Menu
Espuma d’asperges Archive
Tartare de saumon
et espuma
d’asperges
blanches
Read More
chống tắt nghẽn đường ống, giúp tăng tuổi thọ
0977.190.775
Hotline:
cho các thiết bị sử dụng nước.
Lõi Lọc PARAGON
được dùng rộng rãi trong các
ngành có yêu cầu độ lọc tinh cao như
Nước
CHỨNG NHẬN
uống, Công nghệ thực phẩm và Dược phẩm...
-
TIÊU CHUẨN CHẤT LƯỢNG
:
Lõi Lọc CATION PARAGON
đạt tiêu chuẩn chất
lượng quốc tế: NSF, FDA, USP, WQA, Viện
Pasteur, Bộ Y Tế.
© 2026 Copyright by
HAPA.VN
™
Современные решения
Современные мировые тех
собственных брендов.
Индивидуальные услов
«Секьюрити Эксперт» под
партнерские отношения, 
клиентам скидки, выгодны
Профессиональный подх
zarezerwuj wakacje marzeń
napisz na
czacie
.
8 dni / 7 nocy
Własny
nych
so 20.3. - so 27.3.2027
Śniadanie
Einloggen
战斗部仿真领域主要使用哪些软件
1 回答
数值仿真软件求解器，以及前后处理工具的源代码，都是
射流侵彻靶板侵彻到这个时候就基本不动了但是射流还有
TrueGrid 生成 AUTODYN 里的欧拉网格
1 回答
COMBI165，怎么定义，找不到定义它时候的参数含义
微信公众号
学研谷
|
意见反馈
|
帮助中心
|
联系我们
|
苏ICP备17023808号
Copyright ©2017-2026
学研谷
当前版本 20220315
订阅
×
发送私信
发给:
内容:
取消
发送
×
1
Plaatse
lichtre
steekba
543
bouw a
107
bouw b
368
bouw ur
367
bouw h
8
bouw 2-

================================

:: Consegna ::
Per favore, ricopia le righe di tutti i record qui sopra senza cambiare nulla.

:: Risultato ::
Menu
Espuma d’asperges Archive
Tartare de saumon
et espuma
d’asperges
blanches
Read More
chống tắt nghẽn đường ống, giúp tăng tuổi thọ
0977.190.775
Hotline:
cho các thiết bị sử dụng nước.
Lõi Lọc PARAGON
được dùng rộng rãi trong các
ngành có yêu cầu độ lọc tinh cao như
Nước
CHỨNG NHẬN
uống, Công nghệ thực phẩm và Dược phẩm...
-
TIÊU CHUẨN CHẤT LƯỢNG
:
Lõi Lọc CATION PARAGON
đạt tiêu chuẩn chất
lượng quốc tế: NSF, FDA, USP, WQA, Viện
Pasteur, Bộ Y Tế.
© 2026 Copyright by
HAPA.VN
™
Современные решения
Современные мировые тех
собственных брендов.
Индивидуальные услов
«Секьюрити Эксперт» под
партнерские отношения, 
клиентам скидки, выгодны
Профессиональный подх
zarezerwuj wakacje marzeń
napisz na
czacie
.
8 dni / 7 nocy
Własny
nych
so 20.3. - so 27.3.2027
Śniadanie
Einloggen
战斗部仿真领域主要使用哪些软件
1 回答
数值仿真软件求解器，以及前后处理工具的源代码，都是
射流侵彻靶板侵彻到这个时候就基本不动了但是射流还有
TrueGrid 生成 AUTODYN 里的欧拉网格
1 回答
COMBI165，怎么定义，找不到定义它时候的参数含义
微信公众号
学研谷
|
意见反馈
|
帮助中心
|
联系我们
|
苏ICP备17023808号
Copyright ©2017-2026
学研谷
当前版本 20220315
订阅
×
发送私信
发给:
内容:
取消
发送
×
1
Plaatse
lichtre
steekba
543
bouw a
107
bouw b
368
bouw ur
367
bouw h
8
bouw 2-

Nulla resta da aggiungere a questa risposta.